If a line in the entries below includes "OrderSearch", show that line.

(Recorded data)
▼▼▼

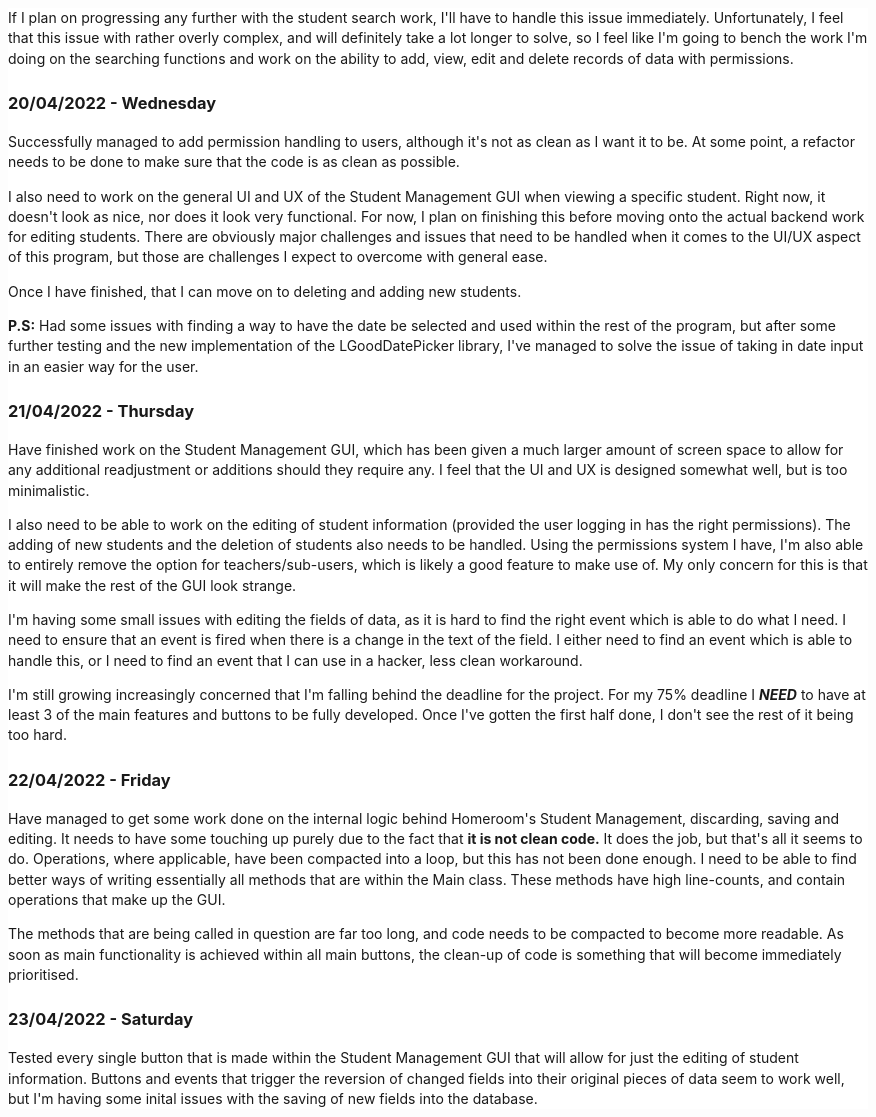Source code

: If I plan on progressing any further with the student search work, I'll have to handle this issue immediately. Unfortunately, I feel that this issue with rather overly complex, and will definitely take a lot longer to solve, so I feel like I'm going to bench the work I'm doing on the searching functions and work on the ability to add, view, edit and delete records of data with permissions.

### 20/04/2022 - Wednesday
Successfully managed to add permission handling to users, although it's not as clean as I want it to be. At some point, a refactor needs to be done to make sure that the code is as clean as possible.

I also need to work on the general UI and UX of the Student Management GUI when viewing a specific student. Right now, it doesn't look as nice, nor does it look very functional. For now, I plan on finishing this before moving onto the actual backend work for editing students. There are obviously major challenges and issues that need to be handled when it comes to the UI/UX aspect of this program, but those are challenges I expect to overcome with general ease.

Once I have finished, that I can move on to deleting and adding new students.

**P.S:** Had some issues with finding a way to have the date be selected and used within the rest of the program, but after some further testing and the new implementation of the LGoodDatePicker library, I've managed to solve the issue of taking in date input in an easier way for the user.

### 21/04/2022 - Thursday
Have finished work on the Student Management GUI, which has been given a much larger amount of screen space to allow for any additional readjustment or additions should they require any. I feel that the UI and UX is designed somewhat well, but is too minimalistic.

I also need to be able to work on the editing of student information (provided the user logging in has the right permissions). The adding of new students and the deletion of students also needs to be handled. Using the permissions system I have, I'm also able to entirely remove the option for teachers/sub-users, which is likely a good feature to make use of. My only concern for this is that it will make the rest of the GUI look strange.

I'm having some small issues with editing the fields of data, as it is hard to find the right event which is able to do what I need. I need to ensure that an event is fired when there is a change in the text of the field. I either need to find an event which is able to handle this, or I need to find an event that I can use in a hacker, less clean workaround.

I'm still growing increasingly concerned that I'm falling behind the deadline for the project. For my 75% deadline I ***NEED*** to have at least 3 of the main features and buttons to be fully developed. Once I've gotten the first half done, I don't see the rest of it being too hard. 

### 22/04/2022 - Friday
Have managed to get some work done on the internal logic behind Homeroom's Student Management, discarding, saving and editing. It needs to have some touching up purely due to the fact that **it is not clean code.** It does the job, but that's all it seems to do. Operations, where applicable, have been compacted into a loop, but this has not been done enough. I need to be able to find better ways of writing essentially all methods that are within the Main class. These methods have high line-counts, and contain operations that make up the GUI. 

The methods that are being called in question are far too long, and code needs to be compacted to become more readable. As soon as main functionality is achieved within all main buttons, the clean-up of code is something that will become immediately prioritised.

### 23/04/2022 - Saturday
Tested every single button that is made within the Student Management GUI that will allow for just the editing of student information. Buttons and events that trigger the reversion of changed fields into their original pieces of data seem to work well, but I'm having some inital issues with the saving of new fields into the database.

▲▲▲
▼▼▼

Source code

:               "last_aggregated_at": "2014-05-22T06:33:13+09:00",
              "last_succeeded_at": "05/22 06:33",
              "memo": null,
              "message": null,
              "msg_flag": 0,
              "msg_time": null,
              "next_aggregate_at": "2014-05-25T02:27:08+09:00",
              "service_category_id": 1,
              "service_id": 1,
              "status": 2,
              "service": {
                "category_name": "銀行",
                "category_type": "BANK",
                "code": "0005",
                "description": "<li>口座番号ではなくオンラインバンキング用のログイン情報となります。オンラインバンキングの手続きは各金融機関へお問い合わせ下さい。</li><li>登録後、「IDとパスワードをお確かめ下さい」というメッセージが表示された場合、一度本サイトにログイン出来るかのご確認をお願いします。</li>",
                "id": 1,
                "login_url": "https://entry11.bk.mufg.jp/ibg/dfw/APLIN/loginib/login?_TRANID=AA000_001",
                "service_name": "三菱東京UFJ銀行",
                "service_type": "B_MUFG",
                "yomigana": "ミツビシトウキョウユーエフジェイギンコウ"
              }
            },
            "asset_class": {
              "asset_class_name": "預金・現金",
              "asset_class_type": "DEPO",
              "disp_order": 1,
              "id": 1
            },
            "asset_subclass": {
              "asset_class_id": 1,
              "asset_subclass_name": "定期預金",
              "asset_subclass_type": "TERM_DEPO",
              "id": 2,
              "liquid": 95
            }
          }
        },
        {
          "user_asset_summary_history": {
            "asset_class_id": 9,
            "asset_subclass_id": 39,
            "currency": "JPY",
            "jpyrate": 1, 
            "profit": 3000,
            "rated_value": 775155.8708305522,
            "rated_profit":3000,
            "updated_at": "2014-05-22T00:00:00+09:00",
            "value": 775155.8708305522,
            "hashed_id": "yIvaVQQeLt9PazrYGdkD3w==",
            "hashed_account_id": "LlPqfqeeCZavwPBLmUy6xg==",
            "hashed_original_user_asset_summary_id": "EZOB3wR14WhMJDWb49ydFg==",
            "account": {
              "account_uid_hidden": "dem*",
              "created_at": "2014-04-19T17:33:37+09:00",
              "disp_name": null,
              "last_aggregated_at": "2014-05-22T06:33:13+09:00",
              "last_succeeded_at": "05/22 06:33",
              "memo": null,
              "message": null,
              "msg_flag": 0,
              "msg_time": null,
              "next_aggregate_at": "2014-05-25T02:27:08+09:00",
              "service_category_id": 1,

▲▲▲
▼▼▼

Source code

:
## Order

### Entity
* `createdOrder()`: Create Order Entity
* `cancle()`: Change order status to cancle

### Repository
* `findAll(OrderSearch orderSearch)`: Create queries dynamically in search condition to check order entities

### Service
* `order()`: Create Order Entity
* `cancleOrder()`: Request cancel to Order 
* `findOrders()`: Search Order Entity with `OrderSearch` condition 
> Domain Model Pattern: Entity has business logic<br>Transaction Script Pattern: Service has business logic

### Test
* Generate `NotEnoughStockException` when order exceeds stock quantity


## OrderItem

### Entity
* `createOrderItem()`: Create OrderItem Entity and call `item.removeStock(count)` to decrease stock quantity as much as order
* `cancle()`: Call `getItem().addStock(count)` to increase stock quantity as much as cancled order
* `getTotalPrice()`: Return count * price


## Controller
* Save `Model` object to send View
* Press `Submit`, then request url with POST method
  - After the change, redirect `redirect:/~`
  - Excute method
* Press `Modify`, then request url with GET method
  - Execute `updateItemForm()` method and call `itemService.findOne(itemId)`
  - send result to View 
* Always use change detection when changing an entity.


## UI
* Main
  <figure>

▲▲▲

### OUTPUT OF THE TASK
* `findAll(OrderSearch orderSearch)`: Create queries dynamically in search condition to check order entities
* `findOrders()`: Search Order Entity with `OrderSearch` condition 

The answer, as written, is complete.